Prove that (2+√5) x 2 is not a rational number

Answer 1

Solutions 

⇒A square root of a number is a value that can be multiplied by itself to give the original number. To solve the problem/equation (2+√5) × 2 we have to see if the number √5 is an irrational number. To prove that square root of 5 is irrational, we will use a proof by contradiction.  In mathematics a contradiction is a statement that goes against an assumption. 

⇒ To show that √5 is an irrational number, we will assume that it is rational.Then, we need to find a contradiction when we make this assumption. If we are going to assume that √5 is rational, then we need to understand what it means for a number to be rational. A rational number is any numbers that can be written as a fraction. In other words, you can rewrite the number so it will have a numerator and a denominator. 

 ⇒ Square root of 5 is rational, it can be written as the ratio of two numbers as shown below:

√5 =  $\frac{x}{y}$

⇒ Our next step is to square both sides of the equation 

√5 = $\frac{x^2}{y^2}$

⇒ Multiply both sides by y²

√5 = $\frac{x^2}{y^2}$ × y² 

We get 5 × y² = x²

⇒ Since 5 × y² is equal to x², 5 × y² and x² must have the same number of prime factors

We just showed 

x² has an even number of prime factors

y² has also an even number of prime factors

5 × y² will then have an odd number of prime factors.

⇒ The number 5 counts as 1 prime factor, so 1 + an even number of prime factors is an odd numberof prime factors

⇒5 × y² is the same number as x². However, 5 × y² gives an odd number of prime factor while x² gives an even number of prime factors

⇒ This is a contradiction since a number cannot have an odd number of prime factors and an even number of prime factors at the same time

⇒ The assumption that square root of 5 is rational is wrong. Therefore, square of 5 is irrational. 

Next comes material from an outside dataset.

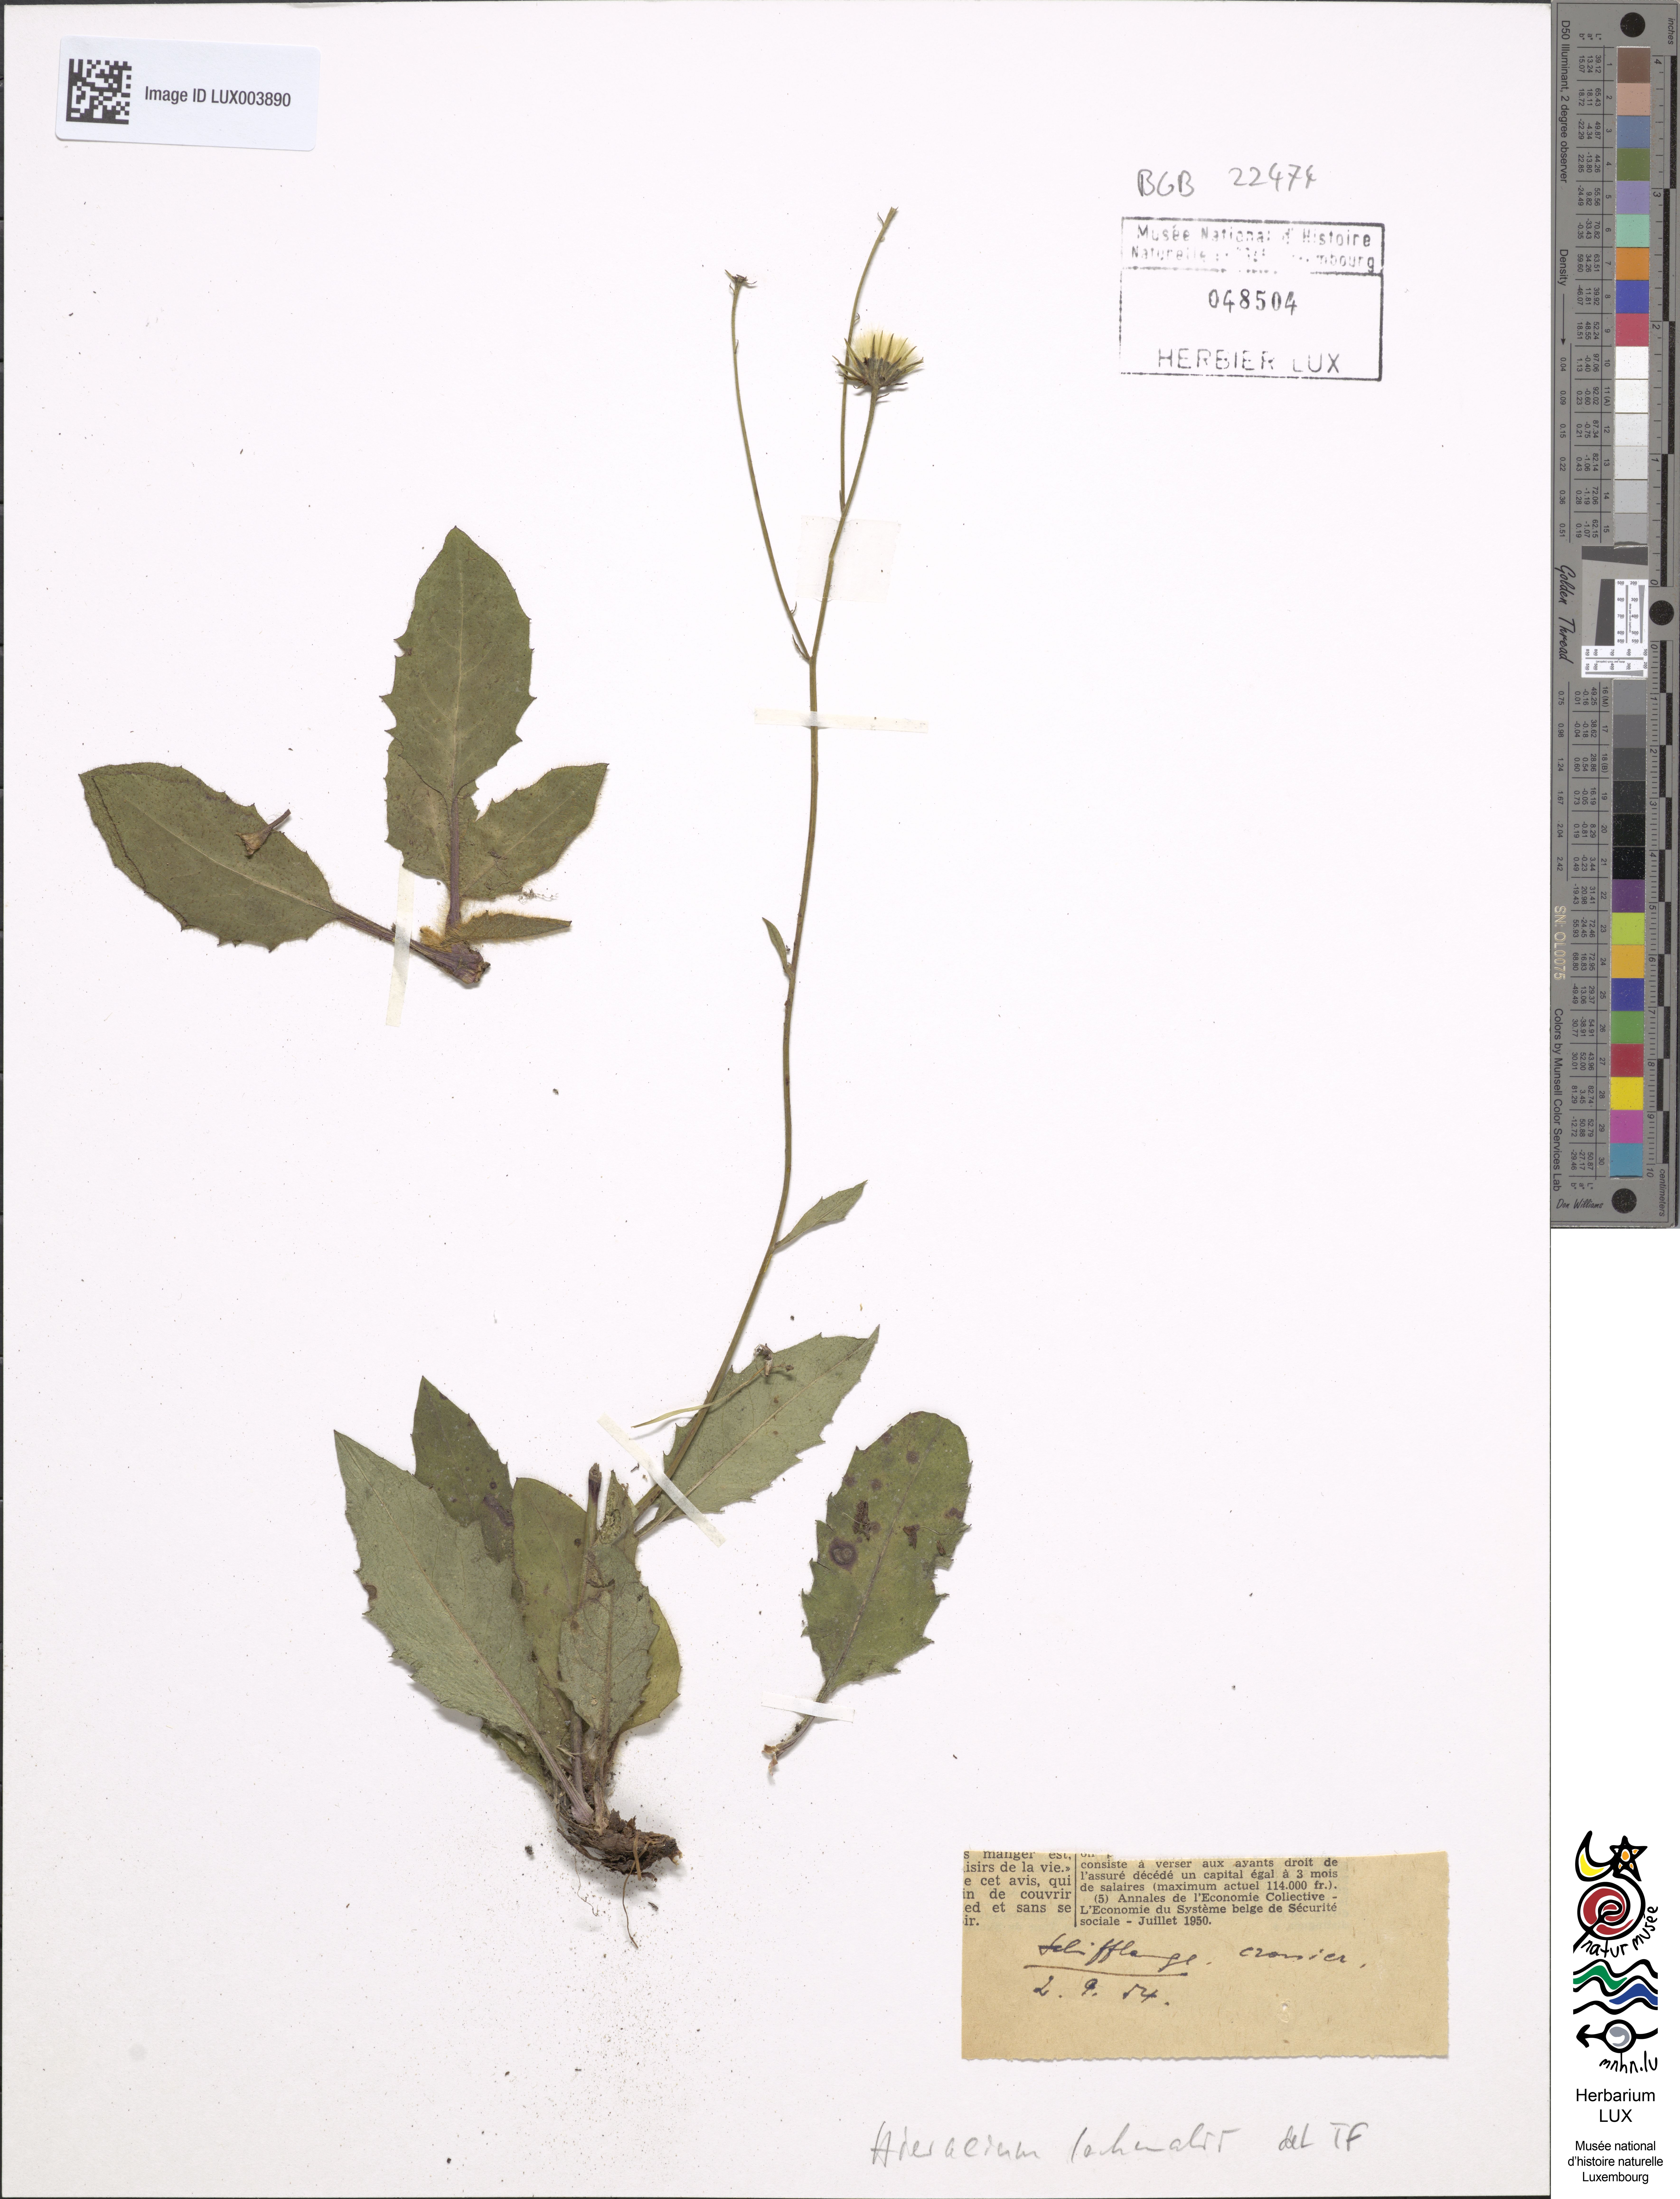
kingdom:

⇒ Since 5 is  irrational the statement (2+√5) × 2 is irrational. 

Answer 2

Answer:

To Prove (2 + √5)2 is not a rational number, we just need to Prove that √5 is an irrational number.

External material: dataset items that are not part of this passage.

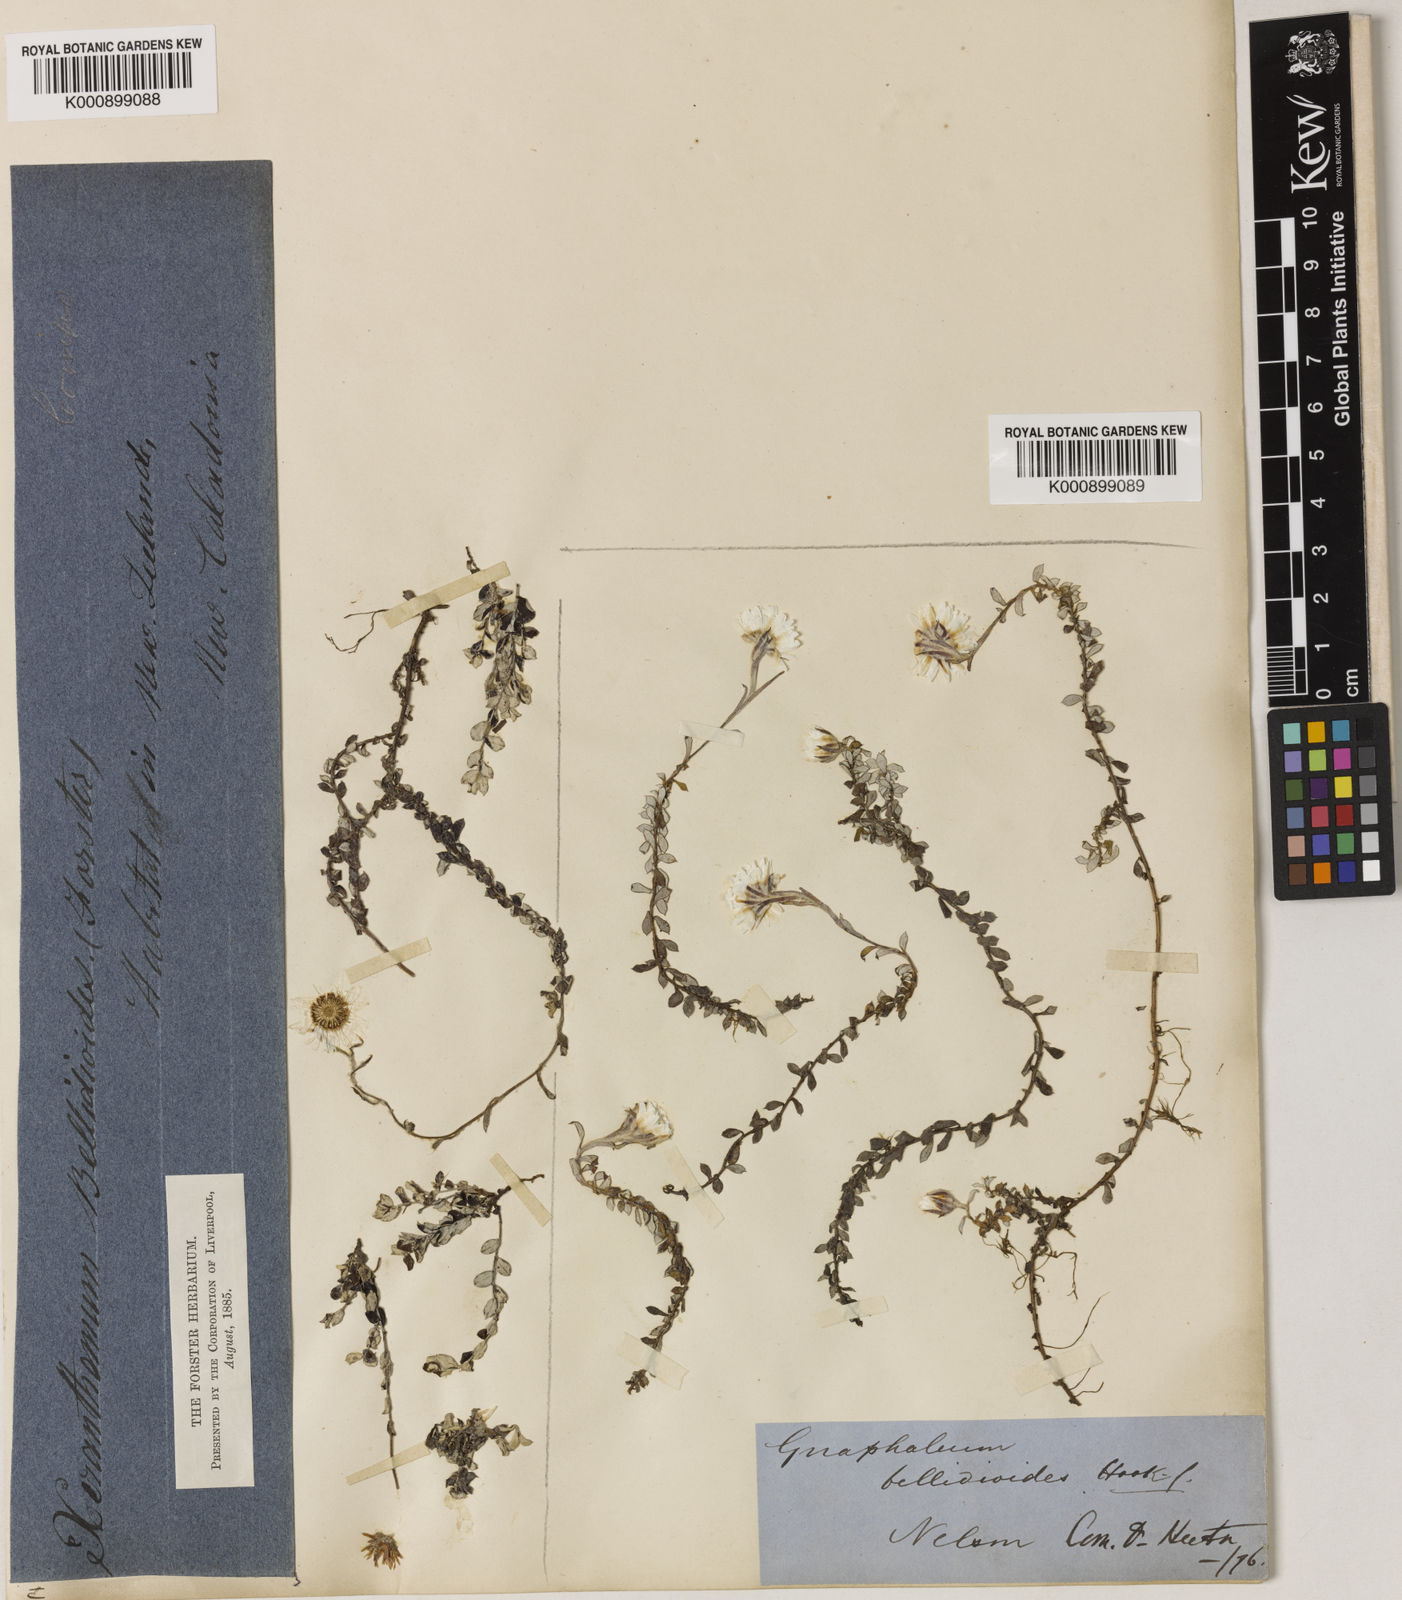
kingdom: Plantae
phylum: Tracheophyta
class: Magnoliopsida
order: Asterales
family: Asteraceae
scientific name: Asteraceae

Let's prove this by the method of contradiction –

Say, √5 is a rational number.

∴ It can be expressed in the form p/q where p,q are co-prime integers.

↠ √5 = p/q

↠ 5 = p²/q² {Squaring both the sides}

↠ 5q² = p² ......(1)

↠ p² is a multiple of 5. {Euclid's Division Lemma}

↠ p is also a multiple of 5. {Fundamental Theorm of arithmetic}

↠ p = 5m

↠ p² = 25m² .....(2)

• From equations (1) and (2), we get,

⇒ 5q² = 25m²

⇒ q² = 5m²

⇒ q² is a multiple of 5. {Euclid's Division Lemma}

⇒ q is a multiple of 5.{Fundamental Theorm of Arithmetic}

• Hence, p,q have a common factor 5. this contradicts that they are co-primes. Therefore, p/q is not a rational number. This proves that √5 is an irrational number.
• For the second query, as we've proved √5 irrational. Therefore 2-√5 is also irrational because difference of a rational and an irrational number is always an irrational number.